Living in Senegal, nothing bugs me more than the word chinois. As I walk across Kédougou City on my way to work, the horror starts when I cross the elementary school’s territory. There would always be large groups of kids running around, playing ‘Spot the Chinois.’ Rather than stopping to greet them, I instinctively speed-walked through the playground, hoping to not get noticed. Unfortunately, their quick eyes singled me out, signaling roars of “Chinois! Chinois! Chinois! Ching Chong! Donne-moi un cadeau!” Even when I’m with my group of friends who are not Asian, they would still single me out as the anomaly. As their small bodies stumbled through the dust to reach me, I cannot help but to stop and angrily, most of the time unsuccessfully, explain that I’m not Chinese.
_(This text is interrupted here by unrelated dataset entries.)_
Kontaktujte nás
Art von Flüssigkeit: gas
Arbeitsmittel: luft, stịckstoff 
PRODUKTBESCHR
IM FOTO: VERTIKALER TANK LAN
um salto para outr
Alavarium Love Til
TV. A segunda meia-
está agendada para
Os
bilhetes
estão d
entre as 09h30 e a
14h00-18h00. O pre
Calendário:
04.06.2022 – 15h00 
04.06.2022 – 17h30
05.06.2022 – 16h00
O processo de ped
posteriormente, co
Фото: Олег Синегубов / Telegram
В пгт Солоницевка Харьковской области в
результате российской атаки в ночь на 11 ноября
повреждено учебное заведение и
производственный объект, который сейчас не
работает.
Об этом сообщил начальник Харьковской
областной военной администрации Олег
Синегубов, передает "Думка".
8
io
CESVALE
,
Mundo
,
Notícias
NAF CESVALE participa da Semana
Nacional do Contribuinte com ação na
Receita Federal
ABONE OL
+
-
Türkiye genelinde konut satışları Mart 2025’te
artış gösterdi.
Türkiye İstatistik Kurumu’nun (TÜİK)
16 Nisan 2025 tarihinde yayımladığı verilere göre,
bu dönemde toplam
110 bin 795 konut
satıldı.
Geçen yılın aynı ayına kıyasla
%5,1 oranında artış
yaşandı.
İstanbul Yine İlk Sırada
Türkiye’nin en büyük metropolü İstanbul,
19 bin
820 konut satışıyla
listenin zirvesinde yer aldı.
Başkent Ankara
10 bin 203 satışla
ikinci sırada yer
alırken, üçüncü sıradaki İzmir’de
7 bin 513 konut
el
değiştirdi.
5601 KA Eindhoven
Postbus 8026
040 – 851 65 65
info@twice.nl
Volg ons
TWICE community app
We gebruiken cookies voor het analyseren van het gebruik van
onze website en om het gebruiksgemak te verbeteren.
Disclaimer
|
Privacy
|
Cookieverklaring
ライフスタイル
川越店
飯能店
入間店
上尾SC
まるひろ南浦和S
Even in my homestay, I would often get asked questions from my family about my background. During our weekly movie nights together, everyone would agree to watch Chinese movies dubbed in French as a way to connect with me. The plots of these movies would often be supplemented with exaggerated fighting such as actors flying around, making them, and in effect, me, the center of jokes and insults. Around my neighborhood, I would hear of my neighbors asking my family about the chinois that is living with them, and would come inside the compound just to request me to teach them some Chinese. When I try explaining to them that I’m actually Vietnamese, almost always I would be met with faces of confusion and the question, “So… China?” In some desperate times trying to describe Vietnam, I would pull out my phone and open up Google Maps, crazily pointing to the location of the small nation under China.
As I joke about my experiences of being called Chinese on Facebook, I try to reflect back on being called on a chinois. In the United States, as most people in my community were of Asian descent, I did not face the same problems of being labeled as Chinese but more so of being from the Southeast (darker skin, poorer, lower social class, less civilized, etc.) rather than the mainstream East Asians often splattered across the media as the model minority. Here, though, my experience seems to mirror that of Asian Americans who grew up in less diversity communities, where many people still think of China as the only Asian country there is. Recently, I read an article on the New York Times that exemplify this predicament – incidents where Asian Americans are still seeing and hearing racist insults in work and social places. As these events still occur within the U.S., I can’t justify blaming my community for being ignorant when those back home, more evident with the new presidential administration, continue to be uneducated on minority issues and discriminate those who don’t share the same skin color.
Though I hate hearing that word, being a chinois has greatly defined my time here. As I can’t avoid hearing it every day for the past few months on the narrow streets to work, I began to feel more and more hopeless since a lot of kids still don’t understand the idea of different countries. I want to change the public ignorance on Asian countries, but my short time here would not be enough to as I can barely convince some family members that Vietnam exists. When I am frustrated about these situations, I often try to think of my past struggles with my own identities and read more books about the Vietnamese American community that I continually strive to learn from. With that, with a month left in Kédougou, I can’t wait to be back home and enjoy the Vietnamese and other Asian cuisines that I’ve missed so much over the past few months.